Railroad in the United States

The Cincinnati, Indianapolis, St. Louis and Chicago Railway (CISL&C) was a railroad in the United States.

The CISL&C resulted from the 1880 corporate restructuring of the bankrupt Indianapolis, Cincinnati and Lafayette Railroad (IC&L). The CISL&C operated a railroad line from Cincinnati via Indianapolis to Lafayette, being the result of an 1867 merger of the Indianapolis and Cincinnati Railroad (I&C), the Lafayette and Indianapolis Railroad (L&I), and the Cincinnati and Indiana Railroad (C&I). The three predecessor companies had been founded in 1850, 1846, and 1861, respectively.

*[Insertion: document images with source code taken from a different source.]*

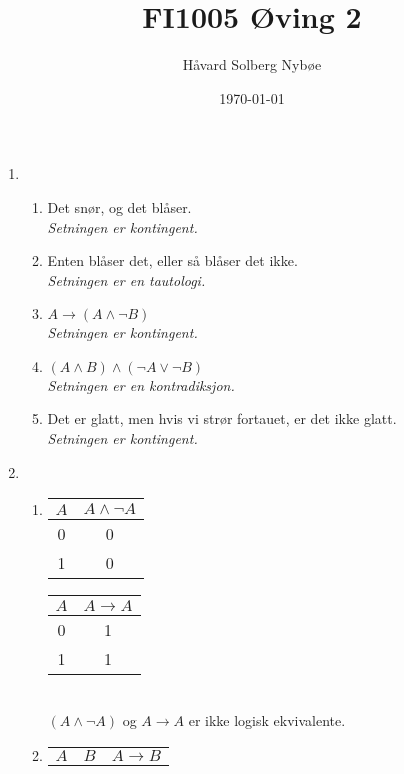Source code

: \documentclass[a4paper, 12pt]{article}  %
\title{FI1005 Øving 2}                         %
\author{Håvard Solberg Nybøe}           %
\date{\today}                           %
\begin{document}
\maketitle


\begin{enumerate}
    \item [\boxed{1}]
    \begin{enumerate}
        \item Det snør, og det blåser.
        \\ \emph{Setningen er kontingent.}
        \item Enten blåser det, eller så blåser det ikke.
        \\ \emph{Setningen er en tautologi.}
        \item \(A \to (A \land \neg B)\)
        \\ \emph{Setningen er kontingent.}
        \item \((A \land B) \land (\neg A \lor \neg B)\)
        \\ \emph{Setningen er en kontradiksjon.}
        \item Det er glatt, men hvis vi strør fortauet, er det ikke glatt.
        \\ \emph{Setningen er kontingent.}
    \end{enumerate}
    \item [\boxed{2}]
    \begin{enumerate}
        \item 
        \begin{tabular}[t]{c|c}
            \(A\) & \(A \land \neg A \) \\
            \hline
            0 & 0 \\
            1 & 0 \\
        \end{tabular}
        \hspace*{1em}
        \begin{tabular}[t]{c|c}
            \(A\) & \(A \to A \) \\
            \hline
            0 & 1 \\
            1 & 1 \\
        \end{tabular}
        \\[1em]
        \((A \land \neg A)\) og \(A \to A\) er ikke logisk ekvivalente.
        \item
        \begin{tabular}[t]{cc|c}
            \(A\) & \(B\) & \(A \to B \) \\

\end{tabular}
\end{enumerate}
\end{enumerate}
\end{document}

The CISL&C controlled and operated numerous subsidiary railway companies operating smaller branch lines. These included:

- Cincinnati, Lafayette and Chicago Railroad, which ran from Templeton, Indiana, to Kenkakee, Illinois. Most notably, through service (1872) with the Illinois Central Railroad via Kankakee, Illinois, eventually became the only Amtrak service that utilized Central Station in Chicago. (Amtrak moved to Union Station in 1972)
- Columbus, Hope and Greensburg Railroad from Columbus, Indiana, to Greensburg, Indiana
- Harrison Branch Railroad

In 1889, the railway merged with the Cleveland, Columbus, Cincinnati and Indianapolis Railway and the Indianapolis and St Louis Railway to form the Cleveland, Cincinnati, Chicago and St. Louis Railway, also known collectively as the Big Four.